I wrote Old Records on the night of my birthday, after having driven down the 99 again to visit some friends of mine in Corvallis.  I was drinking cinnamon spice rooibos, listening to kick-ass soul records on the radio, and generally feeling like the king of the goddamned world.  I felt so good, I evidently felt like I could write about falling in love, even though I don't recall an actual romantic prospect at the time.  It just didn't matter when I was motivated by such a relentlessly positive feeling.  I think my friends found me annoying that night; they didn't seem to think my "all records = old records" formula was as profound as I did. 

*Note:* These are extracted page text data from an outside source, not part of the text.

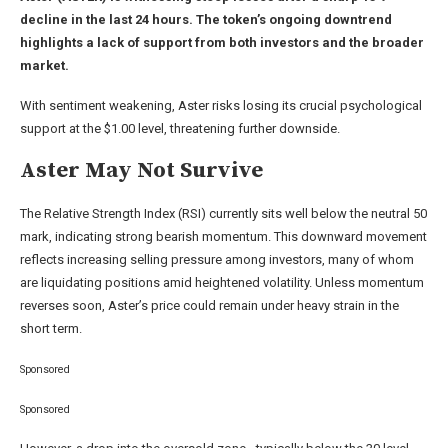
decline in the last 24 hours. The token’s ongoing downtrend
highlights a lack of support from both investors and the broader
market.
With sentiment weakening, Aster risks losing its crucial psychological
support at the $1.00 level, threatening further downside.
Aster May Not Survive
The Relative Strength Index (RSI) currently sits well below the neutral 50
mark, indicating strong bearish momentum. This downward movement
reflects increasing selling pressure among investors, many of whom
are liquidating positions amid heightened volatility. Unless momentum
reverses soon, Aster’s price could remain under heavy strain in the
short term.
Sponsored
Sponsored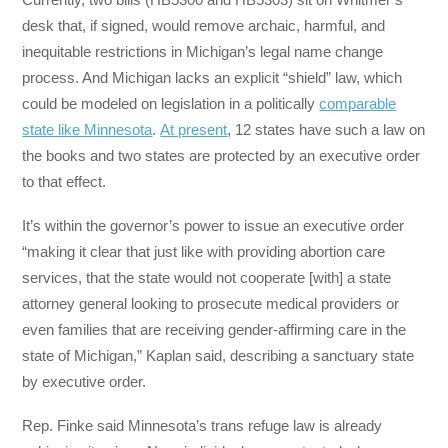
desk that, if signed, would remove archaic, harmful, and
inequitable restrictions in Michigan’s legal name change
process. And Michigan lacks an explicit “shield” law, which
could be modeled on legislation in a politically
comparable
state like Minnesota
.
At present
, 12 states have such a law on
the books and two states are protected by an executive order
to that effect.
It’s within the governor’s power to issue an executive order
“making it clear that just like with providing abortion care
services, that the state would not cooperate [with] a state
attorney general looking to prosecute medical providers or
even families that are receiving gender-affirming care in the
state of Michigan,” Kaplan said, describing a sanctuary state
by executive order.
Rep. Finke said Minnesota’s trans refuge law is already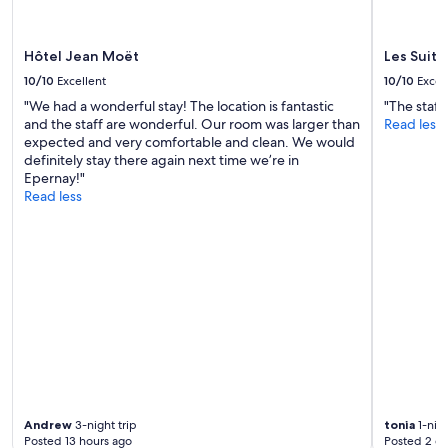
-
s
may
n
;
apply.
i
t
Hôtel Jean Moët
Les Suite
c
h
e
e
10/10
Excellent
10/10
Excel
s
r
"We had a wonderful stay! The location is fantastic
"The staff
t
o
and the staff are wonderful. Our room was larger than
Read less
a
o
expected and very comfortable and clean. We would
f
m
definitely stay there again next time we’re in
f
w
Epernay!"
.
a
Read less
O
s
f
f
f
a
e
n
r
t
s
a
e
s
x
t
c
i
e
c
l
,
l
t
e
h
Andrew
3-night trip
tonia
1-nigh
n
e
Posted 13 hours ago
Posted 2 d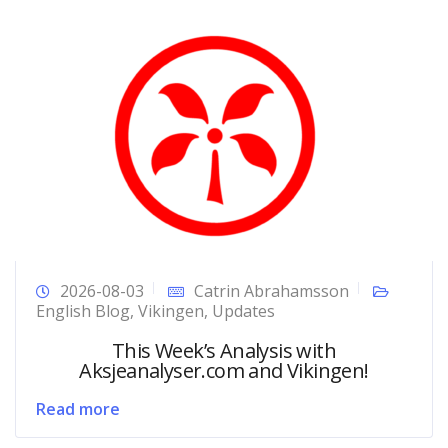
2026-08-03
Catrin Abrahamsson
English Blog
,
Vikingen
,
Updates
This Week’s Analysis with
Aksjeanalyser.com and Vikingen!
Read more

Precog finds me in a lower mood again, contemplating early death.  The worst part of death, according to my anxiety, is the whole "life flashing before your eyes" business.  I'd be fine with skipping that, going straight to the oblivion.  Except I really wouldn't, I guess.

Running Out is one of two poems I wrote on the white board in my classroom during study hall, the other one being a misfire that I have since consigned to the memory hole.  This one's mostly a rhyming exercize, and I admit that resolution/destination is not an especially dazzling pair. 

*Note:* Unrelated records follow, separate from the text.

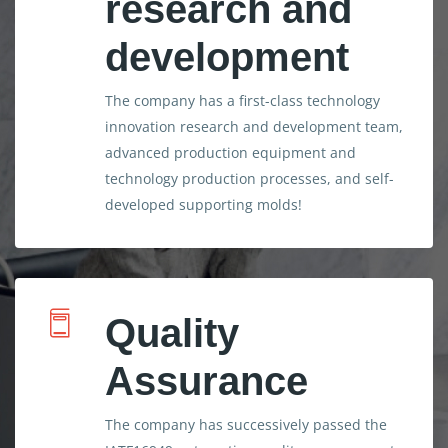
research and
development
The company has a first-class technology
innovation research and development team,
advanced production equipment and
technology production processes, and self-
developed supporting molds!
Quality
Assurance
The company has successively passed the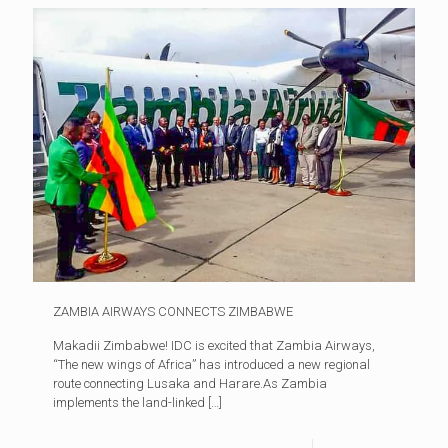
ZAMBIA AIRWAYS CONNECTS ZIMBABWE
Makadii Zimbabwe! IDC is excited that Zambia Airways,
“The new wings of Africa” has introduced a new regional
route connecting Lusaka and Harare.As Zambia
implements the land-linked
[…]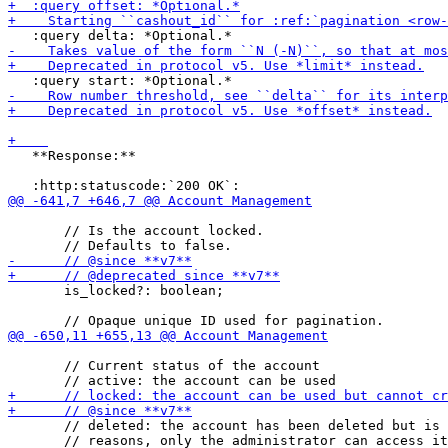
   **Response:**

       // Is the account locked.

       is_locked?: boolean;

       // Current status of the account

       // deleted: the account has been deleted but is 
       // reasons, only the administrator can access it
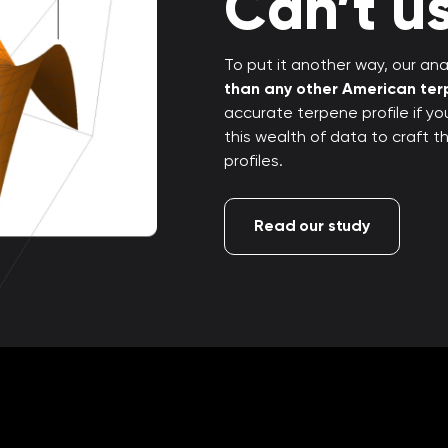
Can’t us
To put it another way, our anal
than any other American te
accurate terpene profile if y
this wealth of data to craft 
profiles.
Read our study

I think that A Token of Courage grew deliberately out of an effort to make something out of hexameters, on which front it is technically a success.  It's another of those mythic fragments, a small piece of a story about a daring warrior plucking a feather from a Thunderbird.  I got this idea in my head: would it be considered a flaw in the performance of the myth if the hero did not get away clean?  It kind of rung with me.

I don't do drugs, apart from alcohol and caffeine of course.  Poems like The Ocean Styx are my half-hearted attempts at inducing something like a trip, not necessarily psychedelic so much as sleepy.  Yes, that's it.  I'm trying to put myself to sleep.  It's not always easy.  Dactyls and anapests seem to be the way to go.

Mayday, Abecedarian, and Mind in Body Blues were all written, more or less, in the middle of sleepless nights.  They are more literal attempts at combating insomnia, I suppose.  Abecedarian in particular is barely more than an exercise (I think you can see the parameters of it quite easily), but I still like it a lot.  I worked harder on it than I do on some real poems, which probably wasn't helping with the quest for sleep...

Miller's Bullshit is exactly that, mixed with quantum physics.  Just a fun little lark.